Facturation électronique obligatoire entre entreprises à compter de 2026

A l’horizon 2026, les TPE et PME devront avoir fait le choix de leur plateforme de dématérialisation pour continuer à recevoir leurs factures. Il est important de s’informer et de se préparer dès aujourd’hui afin de ne pas être pris au dépourvu.

Dans la continuité des dispositions relatives à la facturation électronique obligatoire dans les relations avec les entreprises publiques, l’ordonnance 2021-1190 du 15 septembre 2021 déploie la généralisation de la facturation électronique dans les transactions B to B (entre professionnels assujettis).

Par un communiqué de presse du 28 juillet 2023, la Direction Générale des Finances Publiques avait annoncé le report de l’entrée en vigueur prévue initialement en 2024.

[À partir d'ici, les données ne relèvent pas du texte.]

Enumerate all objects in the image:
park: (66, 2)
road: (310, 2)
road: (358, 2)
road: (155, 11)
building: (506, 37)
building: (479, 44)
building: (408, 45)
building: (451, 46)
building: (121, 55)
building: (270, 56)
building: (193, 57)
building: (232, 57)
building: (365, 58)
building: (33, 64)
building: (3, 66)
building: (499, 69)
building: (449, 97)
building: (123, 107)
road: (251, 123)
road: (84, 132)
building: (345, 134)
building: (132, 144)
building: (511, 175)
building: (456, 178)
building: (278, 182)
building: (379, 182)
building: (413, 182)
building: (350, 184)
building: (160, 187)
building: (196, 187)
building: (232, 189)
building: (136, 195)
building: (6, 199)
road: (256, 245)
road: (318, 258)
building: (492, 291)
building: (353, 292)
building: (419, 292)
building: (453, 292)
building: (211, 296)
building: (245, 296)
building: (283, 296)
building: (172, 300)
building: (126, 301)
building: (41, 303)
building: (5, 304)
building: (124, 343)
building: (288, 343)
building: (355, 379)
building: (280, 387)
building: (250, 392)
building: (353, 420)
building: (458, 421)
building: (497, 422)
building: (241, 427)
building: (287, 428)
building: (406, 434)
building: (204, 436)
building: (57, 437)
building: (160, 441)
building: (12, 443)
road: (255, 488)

La date d’entrée en vigueur de cette réforme est désormais fixé par la loi de finances pour 2024 (article 91,II). L’obligation d’émettre des factures électroniques se déploiera à compter :

  • du 1er septembre 2026 pour les grandes entreprises et les entreprises de taille intermédiaire, toutes les entreprises étant tenues de recevoir à la même date ;
  • du 1er septembre 2027 pour les petites et moyennes entreprises et les micro-entreprises.

Les entreprises assujetties à la TVA en France devront ainsi :

  • émettre, transmettre et recevoir des factures sous forme électronique via une plateforme, dans leurs transactions avec d’autres assujettis à la TVA;
  • transmettre les données de facturation, ainsi que les données de transaction à l’administration fiscale, via une plateforme (ereporting).
Attention : actuellement, aucune plateforme de facturation électronique privée n’a obtenu son immatriculation par l’Etat.

Une 1ere liste de sociétés candidates au statut de Plateforme de Dématérialisation Partenaire (PDP), ayant soumis leur dossier au service d’immatriculation est disponible sur le site des Impôts, mais leur candidature est en cours d’étude.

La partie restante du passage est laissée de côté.